Abstract:
In order to maintain the high availability, reliability and safety of an industrial environment, particularly a complex distributed environment, access to industrial assets is required by first party and third party people and machines. Field technicians, maintenance engineers and managed service providers, among others, often need access to industrial assets. Their jobs require them to maintain and monitor equipment and perform security processes such as patching and log collection. Having humans perform these tasks in person may not be practical or even possible, making remote access an absolute necessity.
While these remotely performed activities are often critical to plant safety and operations, having connectivity from the outside and allowing various remote access processes, especially by third parties, increases the ICS attack surface. It's imperative to protect against malicious attackers who aim to exploit this access. NextNine experts established a set of best practices for securing remote access to industrial assets:
- Implement top-down control: All third party remote access to the industrial network must be funneled and authenticated through a single location.

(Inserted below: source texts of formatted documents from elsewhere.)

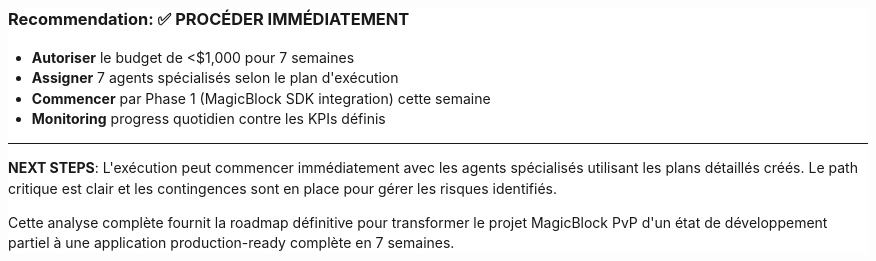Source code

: ### Recommendation: ✅ PROCÉDER IMMÉDIATEMENT
- **Autoriser** le budget de <$1,000 pour 7 semaines
- **Assigner** 7 agents spécialisés selon le plan d'exécution
- **Commencer** par Phase 1 (MagicBlock SDK integration) cette semaine
- **Monitoring** progress quotidien contre les KPIs définis

---

**NEXT STEPS**: L'exécution peut commencer immédiatement avec les agents spécialisés utilisant les plans détaillés créés. Le path critique est clair et les contingences sont en place pour gérer les risques identifiés.

Cette analyse complète fournit la roadmap définitive pour transformer le projet MagicBlock PvP d'un état de développement partiel à une application production-ready complète en 7 semaines.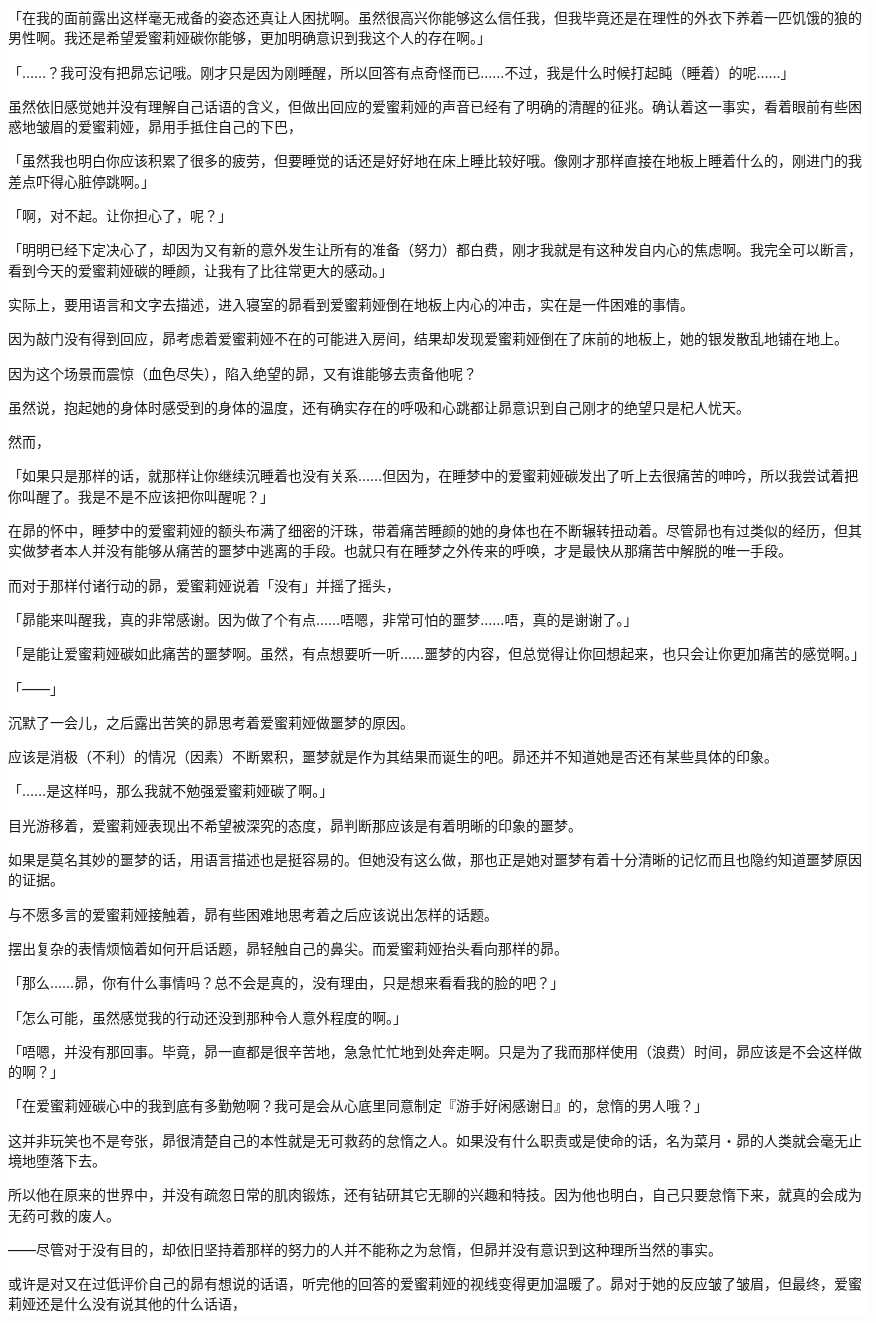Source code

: 「在我的面前露出这样毫无戒备的姿态还真让人困扰啊。虽然很高兴你能够这么信任我，但我毕竟还是在理性的外衣下养着一匹饥饿的狼的男性啊。我还是希望爱蜜莉娅碳你能够，更加明确意识到我这个人的存在啊。」

「……？我可没有把昴忘记哦。刚才只是因为刚睡醒，所以回答有点奇怪而已……不过，我是什么时候打起盹（睡着）的呢……」

虽然依旧感觉她并没有理解自己话语的含义，但做出回应的爱蜜莉娅的声音已经有了明确的清醒的征兆。确认着这一事实，看着眼前有些困惑地皱眉的爱蜜莉娅，昴用手抵住自己的下巴，

「虽然我也明白你应该积累了很多的疲劳，但要睡觉的话还是好好地在床上睡比较好哦。像刚才那样直接在地板上睡着什么的，刚进门的我差点吓得心脏停跳啊。」

「啊，对不起。让你担心了，呢？」

「明明已经下定决心了，却因为又有新的意外发生让所有的准备（努力）都白费，刚才我就是有这种发自内心的焦虑啊。我完全可以断言，看到今天的爱蜜莉娅碳的睡颜，让我有了比往常更大的感动。」

实际上，要用语言和文字去描述，进入寝室的昴看到爱蜜莉娅倒在地板上内心的冲击，实在是一件困难的事情。

因为敲门没有得到回应，昴考虑着爱蜜莉娅不在的可能进入房间，结果却发现爱蜜莉娅倒在了床前的地板上，她的银发散乱地铺在地上。

因为这个场景而震惊（血色尽失），陷入绝望的昴，又有谁能够去责备他呢？

虽然说，抱起她的身体时感受到的身体的温度，还有确实存在的呼吸和心跳都让昴意识到自己刚才的绝望只是杞人忧天。

然而，

「如果只是那样的话，就那样让你继续沉睡着也没有关系……但因为，在睡梦中的爱蜜莉娅碳发出了听上去很痛苦的呻吟，所以我尝试着把你叫醒了。我是不是不应该把你叫醒呢？」

在昴的怀中，睡梦中的爱蜜莉娅的额头布满了细密的汗珠，带着痛苦睡颜的她的身体也在不断辗转扭动着。尽管昴也有过类似的经历，但其实做梦者本人并没有能够从痛苦的噩梦中逃离的手段。也就只有在睡梦之外传来的呼唤，才是最快从那痛苦中解脱的唯一手段。

而对于那样付诸行动的昴，爱蜜莉娅说着「没有」并摇了摇头，

「昴能来叫醒我，真的非常感谢。因为做了个有点……唔嗯，非常可怕的噩梦……唔，真的是谢谢了。」

「是能让爱蜜莉娅碳如此痛苦的噩梦啊。虽然，有点想要听一听……噩梦的内容，但总觉得让你回想起来，也只会让你更加痛苦的感觉啊。」

「——」

沉默了一会儿，之后露出苦笑的昴思考着爱蜜莉娅做噩梦的原因。

应该是消极（不利）的情况（因素）不断累积，噩梦就是作为其结果而诞生的吧。昴还并不知道她是否还有某些具体的印象。

「……是这样吗，那么我就不勉强爱蜜莉娅碳了啊。」

目光游移着，爱蜜莉娅表现出不希望被深究的态度，昴判断那应该是有着明晰的印象的噩梦。

如果是莫名其妙的噩梦的话，用语言描述也是挺容易的。但她没有这么做，那也正是她对噩梦有着十分清晰的记忆而且也隐约知道噩梦原因的证据。

与不愿多言的爱蜜莉娅接触着，昴有些困难地思考着之后应该说出怎样的话题。

摆出复杂的表情烦恼着如何开启话题，昴轻触自己的鼻尖。而爱蜜莉娅抬头看向那样的昴。

「那么……昴，你有什么事情吗？总不会是真的，没有理由，只是想来看看我的脸的吧？」

「怎么可能，虽然感觉我的行动还没到那种令人意外程度的啊。」

「唔嗯，并没有那回事。毕竟，昴一直都是很辛苦地，急急忙忙地到处奔走啊。只是为了我而那样使用（浪费）时间，昴应该是不会这样做的啊？」

「在爱蜜莉娅碳心中的我到底有多勤勉啊？我可是会从心底里同意制定『游手好闲感谢日』的，怠惰的男人哦？」

这并非玩笑也不是夸张，昴很清楚自己的本性就是无可救药的怠惰之人。如果没有什么职责或是使命的话，名为菜月・昴的人类就会毫无止境地堕落下去。

所以他在原来的世界中，并没有疏忽日常的肌肉锻炼，还有钻研其它无聊的兴趣和特技。因为他也明白，自己只要怠惰下来，就真的会成为无药可救的废人。

——尽管对于没有目的，却依旧坚持着那样的努力的人并不能称之为怠惰，但昴并没有意识到这种理所当然的事实。

或许是对又在过低评价自己的昴有想说的话语，听完他的回答的爱蜜莉娅的视线变得更加温暖了。昴对于她的反应皱了皱眉，但最终，爱蜜莉娅还是什么没有说其他的什么话语，
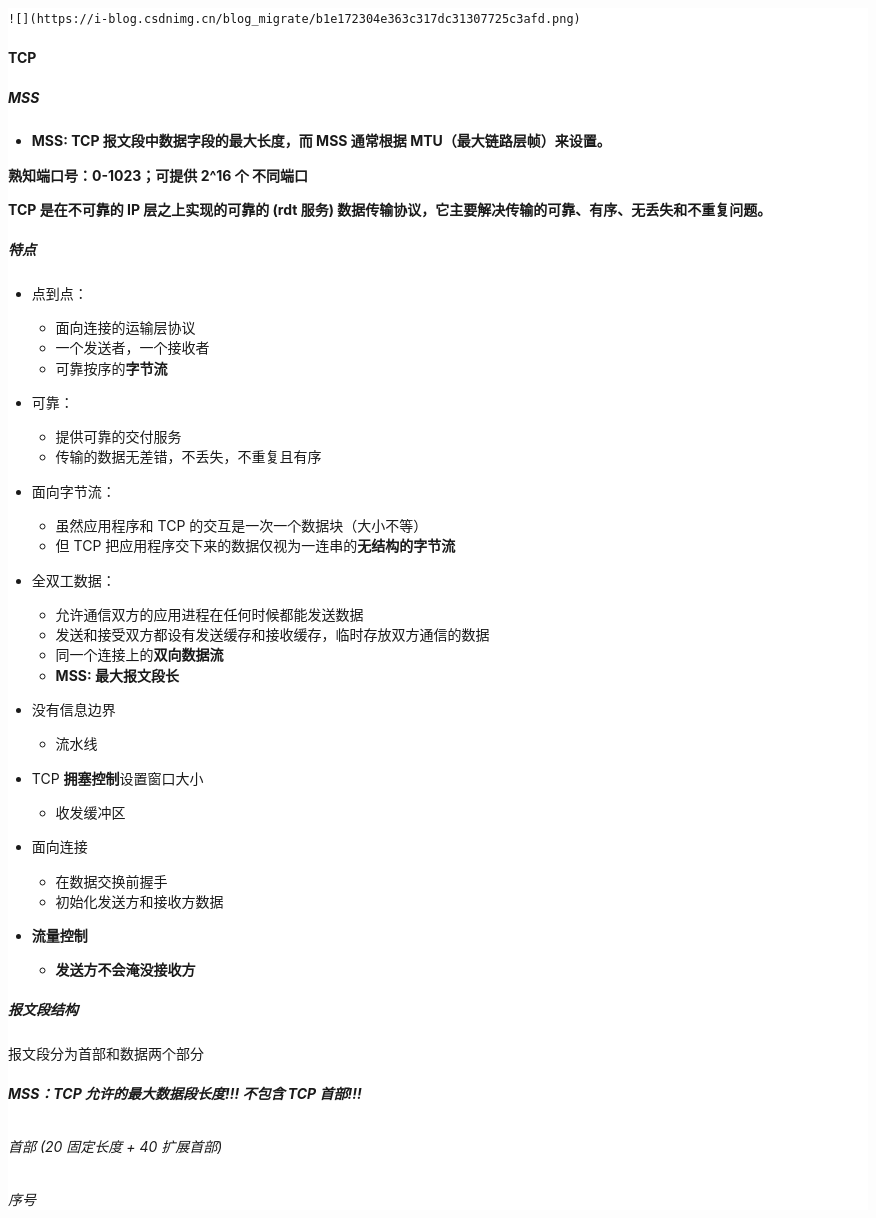     ![](https://i-blog.csdnimg.cn/blog_migrate/b1e172304e363c317dc31307725c3afd.png)
    

#### TCP

##### MSS

*   **MSS: TCP 报文段中数据字段的最大长度，而 MSS 通常根据 MTU（最大链路层帧）来设置。**

**熟知端口号：0-1023；可提供 2^16 个 不同端口**

**TCP 是在不可靠的 IP 层之上实现的可靠的 (rdt 服务) 数据传输协议，它主要解决传输的可靠、有序、无丢失和不重复问题。**

##### 特点

*   点到点：
    
    *   面向连接的运输层协议
    *   一个发送者，一个接收者
    *   可靠按序的**字节流**
*   可靠：
    
    *   提供可靠的交付服务
    *   传输的数据无差错，不丢失，不重复且有序
*   面向字节流：
    
    *   虽然应用程序和 TCP 的交互是一次一个数据块（大小不等）
    *   但 TCP 把应用程序交下来的数据仅视为一连串的**无结构的字节流**
*   全双工数据：
    
    *   允许通信双方的应用进程在任何时候都能发送数据
    *   发送和接受双方都设有发送缓存和接收缓存，临时存放双方通信的数据
    *   同一个连接上的**双向数据流**
    *   **MSS: 最大报文段长**
*   没有信息边界
    
    *   流水线
*   TCP **拥塞控制**设置窗口大小
    
    *   收发缓冲区
*   面向连接
    
    *   在数据交换前握手
    *   初始化发送方和接收方数据
*   **流量控制**
    
    *   **发送方不会淹没接收方**

##### 报文段结构

报文段分为首部和数据两个部分

###### **MSS：TCP 允许的最大数据段长度!!! 不包含 TCP 首部!!!**

###### 首部 (20 固定长度 + 40 扩展首部)

###### 序号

- Protect asset credentials: Provide remote user privileged access without sharing assets' credentials.
- Enforce accountability and monitoring: All users' activities should be monitored and audited with OT being able to approve, deny or terminate a session as necessary.
- Use a policy-driven to access: Set all user access to "least privilege" mode and provide exceptions to the policy on an individual basis. Use a flexible rule engine to define access granularity: who can access which asset(s), when, from where, using which protocols, and doing which activities.
- Secure Tunnel: A complete solution requires remote access to run on top of a robust and secure connectivity infrastructure.
Secure remote access coupled with a secure tunnel between plant and head office, can be used as a spring board for implementing additional OT security policies, thus improving the organization security posture and compliance state.